台湾写真家Yu-Lun Ho写真集「蝉」


静かな夜。僕は台湾写真家Yu-Lun Hoから頂いた写真集「蝉」をゆっくり見ている。

彼は写真展搬入終了間近にはなんとも可愛いTシャツを着て綠光+marüteにやってきた。

飾らない性格と、まっすぐな姿勢の26歳。僕のアシスタントの杉野と同じ年。

通訳を任されていたのだが、撮影がスタートすると僕は

彼を信用し、いつの間にかレンズ渡し、カメラ渡し、

アシスタントの仕事をしてもらっていた。とても助かって有難かった。

その日、僕は彼から写真集を頂いた。頂いたのだが、

台湾ビール、台湾ビールの連続で見れなかったので、現在、書斎でゆっくり見ている。

↓写真家Yu-Lun Hoより抜粋。↓

「アーティストとしての私は蝉のようだ。蝉は地上では7日間と比べて、私がいかにつまらない生活をしているか表現しているつもりだ。しかし撮り始めて気付いたのは、私がまだ地上にも出ていない蝉かもしれないということだった。

撮影した写真を見た最初の感想は、「私は何をしているんだ?何がしたいんだ?」だった。しかし実際のところ、私は本当に写真を撮っているだけで、ただそれだけだということに気づく。

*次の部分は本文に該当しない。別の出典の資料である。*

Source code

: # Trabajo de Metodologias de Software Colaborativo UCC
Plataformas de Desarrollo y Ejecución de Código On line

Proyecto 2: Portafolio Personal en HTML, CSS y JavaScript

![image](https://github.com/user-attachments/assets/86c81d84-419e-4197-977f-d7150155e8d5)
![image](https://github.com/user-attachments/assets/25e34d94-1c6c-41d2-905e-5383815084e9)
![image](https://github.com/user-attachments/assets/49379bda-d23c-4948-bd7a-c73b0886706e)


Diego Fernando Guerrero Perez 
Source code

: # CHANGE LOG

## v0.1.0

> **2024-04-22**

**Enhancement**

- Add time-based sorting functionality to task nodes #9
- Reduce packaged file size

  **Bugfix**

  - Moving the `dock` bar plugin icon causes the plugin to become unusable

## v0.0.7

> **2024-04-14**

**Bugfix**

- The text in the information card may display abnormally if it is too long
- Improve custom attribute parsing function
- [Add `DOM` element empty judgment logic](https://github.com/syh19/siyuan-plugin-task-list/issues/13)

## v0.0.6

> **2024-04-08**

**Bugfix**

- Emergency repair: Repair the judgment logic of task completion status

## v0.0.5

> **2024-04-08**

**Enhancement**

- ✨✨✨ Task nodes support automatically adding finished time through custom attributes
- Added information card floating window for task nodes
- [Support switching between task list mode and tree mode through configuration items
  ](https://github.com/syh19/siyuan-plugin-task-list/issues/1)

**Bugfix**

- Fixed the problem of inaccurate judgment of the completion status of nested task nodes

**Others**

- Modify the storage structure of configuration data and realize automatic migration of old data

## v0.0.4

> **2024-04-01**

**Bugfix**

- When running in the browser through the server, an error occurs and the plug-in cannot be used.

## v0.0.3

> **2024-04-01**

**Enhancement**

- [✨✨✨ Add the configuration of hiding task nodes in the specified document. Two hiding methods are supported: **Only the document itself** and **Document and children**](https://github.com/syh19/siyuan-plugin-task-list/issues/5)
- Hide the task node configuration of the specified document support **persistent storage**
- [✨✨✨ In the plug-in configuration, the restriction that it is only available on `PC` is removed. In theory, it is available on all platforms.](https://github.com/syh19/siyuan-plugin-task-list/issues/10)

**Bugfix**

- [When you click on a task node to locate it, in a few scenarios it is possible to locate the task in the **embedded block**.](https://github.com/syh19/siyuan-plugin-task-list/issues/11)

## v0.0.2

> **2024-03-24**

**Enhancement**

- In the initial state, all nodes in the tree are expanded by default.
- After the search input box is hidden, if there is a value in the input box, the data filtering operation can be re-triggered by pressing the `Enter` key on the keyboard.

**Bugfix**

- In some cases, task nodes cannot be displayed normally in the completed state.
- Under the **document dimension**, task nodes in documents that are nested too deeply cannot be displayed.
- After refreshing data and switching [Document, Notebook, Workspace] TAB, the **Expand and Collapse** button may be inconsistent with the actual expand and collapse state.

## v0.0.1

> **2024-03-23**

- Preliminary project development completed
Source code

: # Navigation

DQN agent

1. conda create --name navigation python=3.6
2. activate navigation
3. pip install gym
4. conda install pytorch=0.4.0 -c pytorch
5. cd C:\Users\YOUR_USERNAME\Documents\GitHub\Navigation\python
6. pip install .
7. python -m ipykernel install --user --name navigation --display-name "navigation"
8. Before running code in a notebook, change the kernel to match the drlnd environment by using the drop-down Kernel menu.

表現するということは全てはここから始まるということに。観客は完成した作品だけを見て、その素晴らしさを語る。しかしその裏にあるアーティストの苦労は見ることができない。」

このYu-Lun Hoの写真集コメントにあるように、

「私がいかにつまらない生活をしているか」=背筋が凍るような生活(私写真)。

「私は本当に写真を撮っているだけで、ただそれだけ」=ただひたすらに撮っている行為。